NeurIPS 2020

Triple descent and the two kinds of overfitting: where & why do they appear?


Review 1

Summary and Contributions: Update: I'm grateful for the authors' time in responding to the reviewers' questions. However, I was disappointed they did not clarify whether whether any new theoretical results are proved in the paper. Specifically, whether their claim that "the linear peak at N=D is solely due to overfitting the noise in the labels" has a precise, mathematical statement and proof. Addressing this in the paper's introduction will help readers understand the novelty and impact. ___________________________________________________________________________ Random feature regression in the high-dimensional limit has been a useful model for double descent behavior, where the test loss decreases, increases, and then decreases again as a function of the number of hidden features for a fixed dataset. The authors discuss the existence of a triple descent phenomenon in the test loss as a function of the dataset size. Specifically, they find a second point of nonmonotonicity when the dataset size and dimensionality are equal. Furthermore, they analyze the test loss using a bias-variance decomposition developed in previous work.

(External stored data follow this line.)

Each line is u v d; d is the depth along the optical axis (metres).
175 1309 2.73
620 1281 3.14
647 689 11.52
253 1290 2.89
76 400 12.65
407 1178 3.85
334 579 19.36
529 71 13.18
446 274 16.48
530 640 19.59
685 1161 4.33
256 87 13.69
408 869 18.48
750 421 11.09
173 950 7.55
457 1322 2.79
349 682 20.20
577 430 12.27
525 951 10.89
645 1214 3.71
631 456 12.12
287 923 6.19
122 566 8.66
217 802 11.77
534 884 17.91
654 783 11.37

Strengths: The author's discussion of the descent when the dataset size and dimensionality are equal is extensive and has not be highlighted before. They give two interesting perspectives to explain this behavior, namely an algebraic one based on the rank and a bias-variance perspective. The paper also has many excellent figures that help the presentation and aid in the understanding of their results.

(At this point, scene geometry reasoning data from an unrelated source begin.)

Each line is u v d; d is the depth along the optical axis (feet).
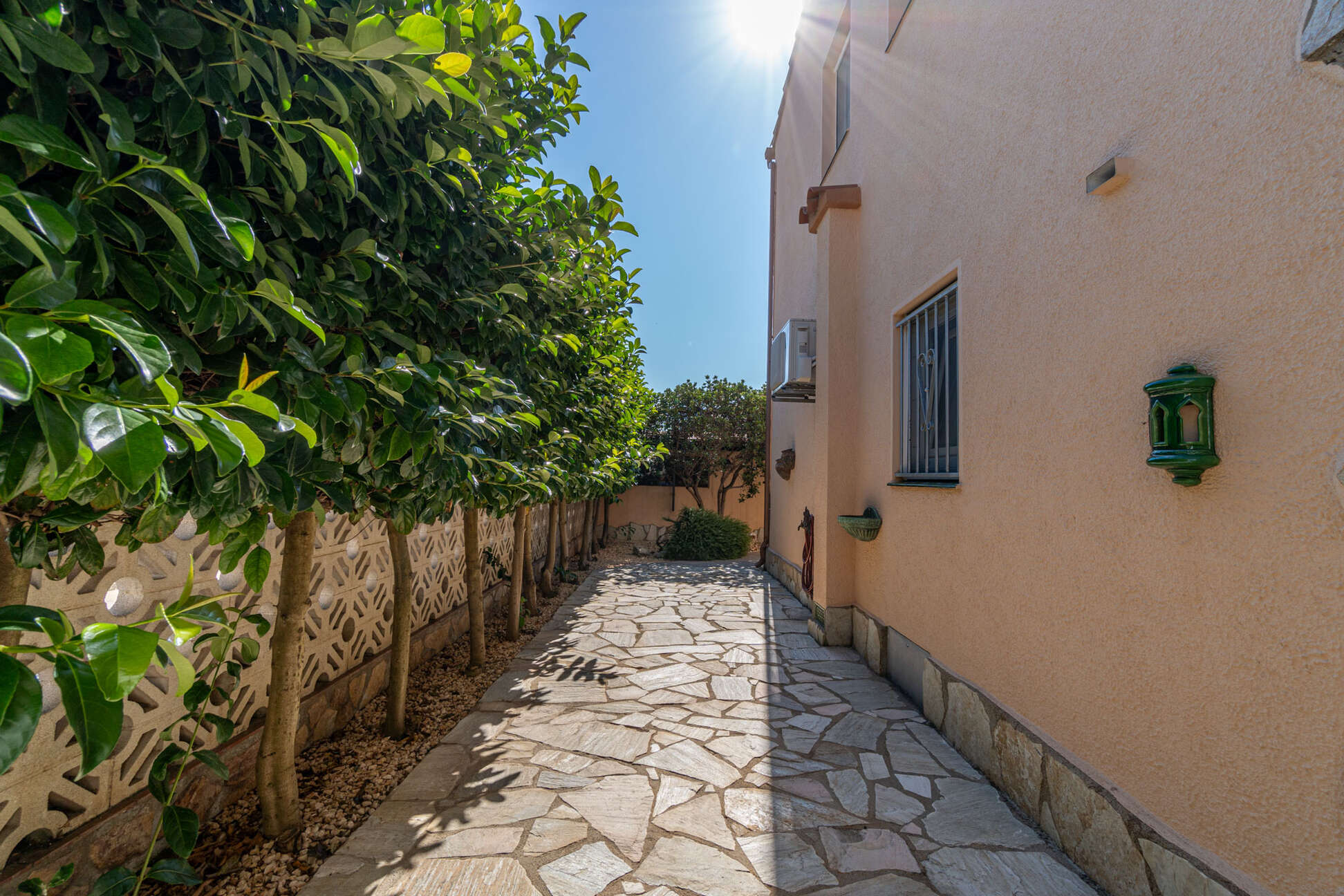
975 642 9.45
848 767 9.20
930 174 11.58
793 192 26.05
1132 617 6.16
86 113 3.24
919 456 12.41
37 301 2.09
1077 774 6.88
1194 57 5.53
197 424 2.34
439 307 6.95
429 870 6.61
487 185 7.64
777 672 13.93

Weaknesses: The paper's primary weakness is that it seems to overload the definition of double descent. Traditionally, the test loss is viewed as a function of the model complexity for a fixed training dataset. This is an advantage of the RF model over previous kernel regression models of double descent, where the model complexity is tied to the training data. It turns out that in this high-dimensional random features setting, only the ratios between the dimensions are relevant, so it is tempting to think that viewing the test loss as a function of width or dataset size is symmetric. However, changing the dataset size, changes its relative size wrt. the data dimension. Fundamentally, this is the reason for the behavior. I'm sure the authors understand this. I just feel it makes the result's relationship with double descent quite different and that it is likely to confuse people. A second question is whether any new theoretical results, over those of Mei and Montanari, 2019, and d'Ascoli et al., 2020, are required? It seems like the model is the same and the bias-variance decomposition is the same as d'Ascoli. Could the authors clarify this?

Correctness: The results all look correct.

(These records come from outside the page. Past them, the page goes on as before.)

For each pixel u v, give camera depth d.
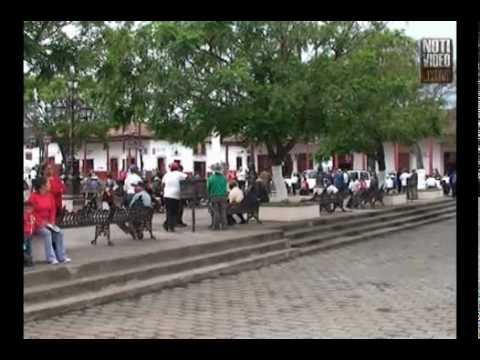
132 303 9.80
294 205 19.14
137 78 16.80
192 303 9.84
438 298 10.14
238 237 14.41
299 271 13.07
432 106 30.00
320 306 9.60
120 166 54.00
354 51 18.92
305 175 41.81
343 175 26.50
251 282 11.75
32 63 11.36
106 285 10.29
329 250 16.50
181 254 12.55
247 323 8.51
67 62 11.56
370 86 18.08
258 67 17.48
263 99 17.05
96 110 32.69
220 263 13.02
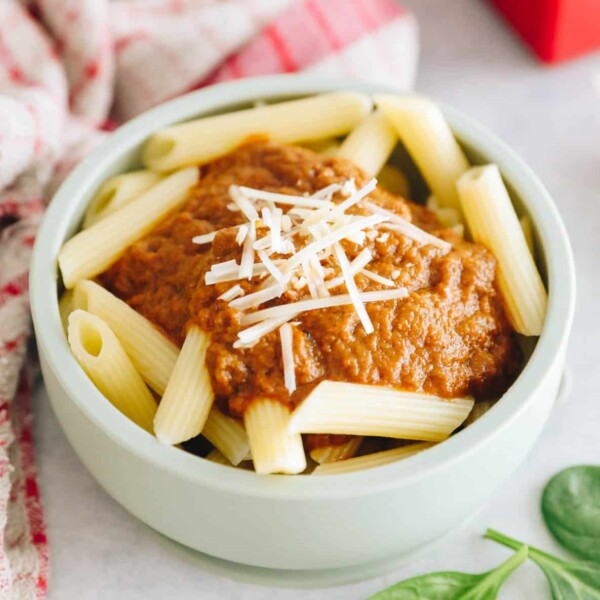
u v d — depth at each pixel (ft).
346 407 1.10
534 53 1.54
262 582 1.18
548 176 1.43
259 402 1.11
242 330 1.12
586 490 1.20
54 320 1.15
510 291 1.18
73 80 1.41
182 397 1.12
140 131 1.26
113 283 1.22
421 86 1.51
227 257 1.15
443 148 1.25
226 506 1.08
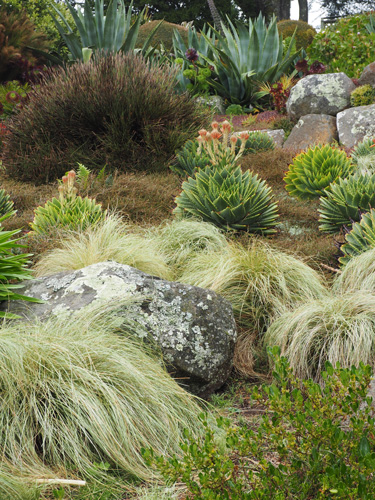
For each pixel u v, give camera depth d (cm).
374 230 434
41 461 239
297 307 383
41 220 504
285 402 181
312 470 169
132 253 420
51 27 2039
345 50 1232
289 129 1008
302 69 1225
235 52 1365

Clarity: I found the paper well written, easy to follow, and an enjoyable read. In particular, the figures are excellent are really benefit the paper. Some of the legends are quite short though. With more room perhaps the authors should consider expanding them.

Relation to Prior Work: The paper is very well referenced and situates itself properly in the field. As I mentioned above, some more details on whether any new theoretical results are required above Mei and Montanari, 2019, and d'Ascoli et al., 2020, would be good. The paper of Liang et al., "on the multiple descent of minimum-norm interpolants and restricted lower isometry of kernels" is relevant. The authors should also discuss differences with Adlam and Pennington, 2020, which also finds a triple descent phenomenon.

Reproducibility: Yes

Additional Feedback: Line 163: "at" should be "as." Line 224: There can be training dynamics associated with the RF model. Specifically, it is related to a NN with random first-layer weights, but second-layer weights initialized at 0 and trained via gradient descent.


Review 2

Summary and Contributions: This paper takes a closer look at the "double descent" and related phenomena, where models "overfit" in some narrow regime of parameters, but behave well outside this regime. This work considers the test risk as a function of: input-dimension (D), model dimension (P), and number of train points (N). It considers stylized models (random-features in theory, and 2-layer networks in practice) which have been studied in previous works, and are reasonable models for studying double-descent. There are two main contributions: 1. By looking at the landscape as a function of both D and P, they find two distinct kinds of "overfitting" -- one determined by P and one by D. This paper is, as far as I know, the first to point out these two distinct effects. 2. They theoretically analyze these two effects, and show how they depend on problem parameters including the type of non-linearity. (Building on recent works which related the test risk to the spectrum of certain random matrices). These are significant conceptual contributions which clarify the landscape of overfitting. They only apply to restricted models (random features and 2 layer nets), but it is a promising first step to studying the phenomenon more broadly.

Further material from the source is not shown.